Given data =
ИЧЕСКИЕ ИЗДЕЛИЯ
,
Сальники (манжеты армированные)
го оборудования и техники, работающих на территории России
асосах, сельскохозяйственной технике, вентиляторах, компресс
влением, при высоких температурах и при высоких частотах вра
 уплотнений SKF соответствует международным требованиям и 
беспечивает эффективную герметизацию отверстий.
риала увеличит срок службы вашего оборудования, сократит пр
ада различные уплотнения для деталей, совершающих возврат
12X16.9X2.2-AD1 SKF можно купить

Aim of the task = Only the lines from the one holding "риала увеличит срок" through the final line of the entries, both included, should be given again, word for word.

Solution to the problem =
риала увеличит срок службы вашего оборудования, сократит пр
ада различные уплотнения для деталей, совершающих возврат
12X16.9X2.2-AD1 SKF можно купить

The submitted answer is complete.